Extracted data entries:
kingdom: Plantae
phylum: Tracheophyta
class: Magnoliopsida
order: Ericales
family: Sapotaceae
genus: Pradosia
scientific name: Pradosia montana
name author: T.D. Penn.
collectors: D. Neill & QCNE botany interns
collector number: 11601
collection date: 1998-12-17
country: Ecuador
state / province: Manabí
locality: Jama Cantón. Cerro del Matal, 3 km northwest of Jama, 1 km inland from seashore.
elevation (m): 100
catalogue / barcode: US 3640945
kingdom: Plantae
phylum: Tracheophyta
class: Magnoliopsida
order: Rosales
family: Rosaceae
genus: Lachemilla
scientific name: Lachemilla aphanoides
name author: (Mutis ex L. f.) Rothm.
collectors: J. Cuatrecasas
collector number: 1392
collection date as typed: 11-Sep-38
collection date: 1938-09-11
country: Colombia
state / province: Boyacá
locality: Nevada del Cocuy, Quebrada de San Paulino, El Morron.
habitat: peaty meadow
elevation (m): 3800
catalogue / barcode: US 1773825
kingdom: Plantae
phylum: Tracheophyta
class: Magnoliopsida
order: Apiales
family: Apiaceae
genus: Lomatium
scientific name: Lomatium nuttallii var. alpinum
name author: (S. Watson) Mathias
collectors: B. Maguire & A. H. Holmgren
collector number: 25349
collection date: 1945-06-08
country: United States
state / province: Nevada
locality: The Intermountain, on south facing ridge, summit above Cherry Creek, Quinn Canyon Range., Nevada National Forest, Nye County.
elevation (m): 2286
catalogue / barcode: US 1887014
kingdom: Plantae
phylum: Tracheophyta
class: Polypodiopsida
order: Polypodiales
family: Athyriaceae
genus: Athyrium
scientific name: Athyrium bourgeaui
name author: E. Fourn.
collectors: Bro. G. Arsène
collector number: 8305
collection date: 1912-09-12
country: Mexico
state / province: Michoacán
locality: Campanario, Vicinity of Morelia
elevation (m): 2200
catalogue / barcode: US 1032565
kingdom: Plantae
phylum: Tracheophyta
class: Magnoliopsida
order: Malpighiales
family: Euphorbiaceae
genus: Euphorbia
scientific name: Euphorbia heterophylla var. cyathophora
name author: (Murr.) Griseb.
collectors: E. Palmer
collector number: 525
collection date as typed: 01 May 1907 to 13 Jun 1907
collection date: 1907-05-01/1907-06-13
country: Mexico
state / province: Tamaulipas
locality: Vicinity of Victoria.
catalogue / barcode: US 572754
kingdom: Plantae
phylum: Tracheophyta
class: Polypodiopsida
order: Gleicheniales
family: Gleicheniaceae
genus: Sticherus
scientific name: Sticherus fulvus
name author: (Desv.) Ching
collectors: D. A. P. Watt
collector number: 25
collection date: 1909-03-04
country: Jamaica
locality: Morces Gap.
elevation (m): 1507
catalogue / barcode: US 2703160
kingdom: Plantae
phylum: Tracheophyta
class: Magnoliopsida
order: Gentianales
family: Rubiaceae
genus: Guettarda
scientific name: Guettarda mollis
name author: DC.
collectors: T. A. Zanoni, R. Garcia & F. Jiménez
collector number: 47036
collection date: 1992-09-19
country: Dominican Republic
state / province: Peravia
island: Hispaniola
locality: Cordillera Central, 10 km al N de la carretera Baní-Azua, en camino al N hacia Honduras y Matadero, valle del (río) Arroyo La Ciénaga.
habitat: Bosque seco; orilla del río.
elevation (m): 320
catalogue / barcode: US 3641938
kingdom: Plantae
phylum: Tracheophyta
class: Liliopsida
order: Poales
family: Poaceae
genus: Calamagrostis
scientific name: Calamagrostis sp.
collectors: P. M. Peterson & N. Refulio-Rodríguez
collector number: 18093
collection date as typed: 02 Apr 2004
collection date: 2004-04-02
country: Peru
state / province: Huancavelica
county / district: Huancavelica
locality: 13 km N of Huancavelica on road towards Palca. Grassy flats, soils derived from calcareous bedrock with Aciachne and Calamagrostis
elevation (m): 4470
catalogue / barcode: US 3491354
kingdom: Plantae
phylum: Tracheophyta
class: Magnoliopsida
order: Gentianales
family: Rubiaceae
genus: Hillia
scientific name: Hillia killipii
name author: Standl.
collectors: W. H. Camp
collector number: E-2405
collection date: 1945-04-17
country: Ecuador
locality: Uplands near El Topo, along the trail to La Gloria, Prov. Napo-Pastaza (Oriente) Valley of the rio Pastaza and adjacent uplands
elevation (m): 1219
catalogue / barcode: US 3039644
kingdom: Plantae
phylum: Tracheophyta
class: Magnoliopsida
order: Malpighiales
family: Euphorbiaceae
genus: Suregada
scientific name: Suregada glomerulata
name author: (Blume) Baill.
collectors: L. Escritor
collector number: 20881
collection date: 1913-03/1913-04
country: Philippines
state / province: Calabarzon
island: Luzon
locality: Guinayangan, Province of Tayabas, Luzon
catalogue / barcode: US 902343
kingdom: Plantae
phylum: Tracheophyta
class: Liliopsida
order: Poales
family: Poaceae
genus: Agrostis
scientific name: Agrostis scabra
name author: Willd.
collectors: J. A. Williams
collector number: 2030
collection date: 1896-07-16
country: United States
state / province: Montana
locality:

= Task =
Duplicate every line of the entries above without any changes.

= The response =
kingdom: Plantae
phylum: Tracheophyta
class: Magnoliopsida
order: Ericales
family: Sapotaceae
genus: Pradosia
scientific name: Pradosia montana
name author: T.D. Penn.
collectors: D. Neill & QCNE botany interns
collector number: 11601
collection date: 1998-12-17
country: Ecuador
state / province: Manabí
locality: Jama Cantón. Cerro del Matal, 3 km northwest of Jama, 1 km inland from seashore.
elevation (m): 100
catalogue / barcode: US 3640945
kingdom: Plantae
phylum: Tracheophyta
class: Magnoliopsida
order: Rosales
family: Rosaceae
genus: Lachemilla
scientific name: Lachemilla aphanoides
name author: (Mutis ex L. f.) Rothm.
collectors: J. Cuatrecasas
collector number: 1392
collection date as typed: 11-Sep-38
collection date: 1938-09-11
country: Colombia
state / province: Boyacá
locality: Nevada del Cocuy, Quebrada de San Paulino, El Morron.
habitat: peaty meadow
elevation (m): 3800
catalogue / barcode: US 1773825
kingdom: Plantae
phylum: Tracheophyta
class: Magnoliopsida
order: Apiales
family: Apiaceae
genus: Lomatium
scientific name: Lomatium nuttallii var. alpinum
name author: (S. Watson) Mathias
collectors: B. Maguire & A. H. Holmgren
collector number: 25349
collection date: 1945-06-08
country: United States
state / province: Nevada
locality: The Intermountain, on south facing ridge, summit above Cherry Creek, Quinn Canyon Range., Nevada National Forest, Nye County.
elevation (m): 2286
catalogue / barcode: US 1887014
kingdom: Plantae
phylum: Tracheophyta
class: Polypodiopsida
order: Polypodiales
family: Athyriaceae
genus: Athyrium
scientific name: Athyrium bourgeaui
name author: E. Fourn.
collectors: Bro. G. Arsène
collector number: 8305
collection date: 1912-09-12
country: Mexico
state / province: Michoacán
locality: Campanario, Vicinity of Morelia
elevation (m): 2200
catalogue / barcode: US 1032565
kingdom: Plantae
phylum: Tracheophyta
class: Magnoliopsida
order: Malpighiales
family: Euphorbiaceae
genus: Euphorbia
scientific name: Euphorbia heterophylla var. cyathophora
name author: (Murr.) Griseb.
collectors: E. Palmer
collector number: 525
collection date as typed: 01 May 1907 to 13 Jun 1907
collection date: 1907-05-01/1907-06-13
country: Mexico
state / province: Tamaulipas
locality: Vicinity of Victoria.
catalogue / barcode: US 572754
kingdom: Plantae
phylum: Tracheophyta
class: Polypodiopsida
order: Gleicheniales
family: Gleicheniaceae
genus: Sticherus
scientific name: Sticherus fulvus
name author: (Desv.) Ching
collectors: D. A. P. Watt
collector number: 25
collection date: 1909-03-04
country: Jamaica
locality: Morces Gap.
elevation (m): 1507
catalogue / barcode: US 2703160
kingdom: Plantae
phylum: Tracheophyta
class: Magnoliopsida
order: Gentianales
family: Rubiaceae
genus: Guettarda
scientific name: Guettarda mollis
name author: DC.
collectors: T. A. Zanoni, R. Garcia & F. Jiménez
collector number: 47036
collection date: 1992-09-19
country: Dominican Republic
state / province: Peravia
island: Hispaniola
locality: Cordillera Central, 10 km al N de la carretera Baní-Azua, en camino al N hacia Honduras y Matadero, valle del (río) Arroyo La Ciénaga.
habitat: Bosque seco; orilla del río.
elevation (m): 320
catalogue / barcode: US 3641938
kingdom: Plantae
phylum: Tracheophyta
class: Liliopsida
order: Poales
family: Poaceae
genus: Calamagrostis
scientific name: Calamagrostis sp.
collectors: P. M. Peterson & N. Refulio-Rodríguez
collector number: 18093
collection date as typed: 02 Apr 2004
collection date: 2004-04-02
country: Peru
state / province: Huancavelica
county / district: Huancavelica
locality: 13 km N of Huancavelica on road towards Palca. Grassy flats, soils derived from calcareous bedrock with Aciachne and Calamagrostis
elevation (m): 4470
catalogue / barcode: US 3491354
kingdom: Plantae
phylum: Tracheophyta
class: Magnoliopsida
order: Gentianales
family: Rubiaceae
genus: Hillia
scientific name: Hillia killipii
name author: Standl.
collectors: W. H. Camp
collector number: E-2405
collection date: 1945-04-17
country: Ecuador
locality: Uplands near El Topo, along the trail to La Gloria, Prov. Napo-Pastaza (Oriente) Valley of the rio Pastaza and adjacent uplands
elevation (m): 1219
catalogue / barcode: US 3039644
kingdom: Plantae
phylum: Tracheophyta
class: Magnoliopsida
order: Malpighiales
family: Euphorbiaceae
genus: Suregada
scientific name: Suregada glomerulata
name author: (Blume) Baill.
collectors: L. Escritor
collector number: 20881
collection date: 1913-03/1913-04
country: Philippines
state / province: Calabarzon
island: Luzon
locality: Guinayangan, Province of Tayabas, Luzon
catalogue / barcode: US 902343
kingdom: Plantae
phylum: Tracheophyta
class: Liliopsida
order: Poales
family: Poaceae
genus: Agrostis
scientific name: Agrostis scabra
name author: Willd.
collectors: J. A. Williams
collector number: 2030
collection date: 1896-07-16
country: United States
state / province: Montana
locality:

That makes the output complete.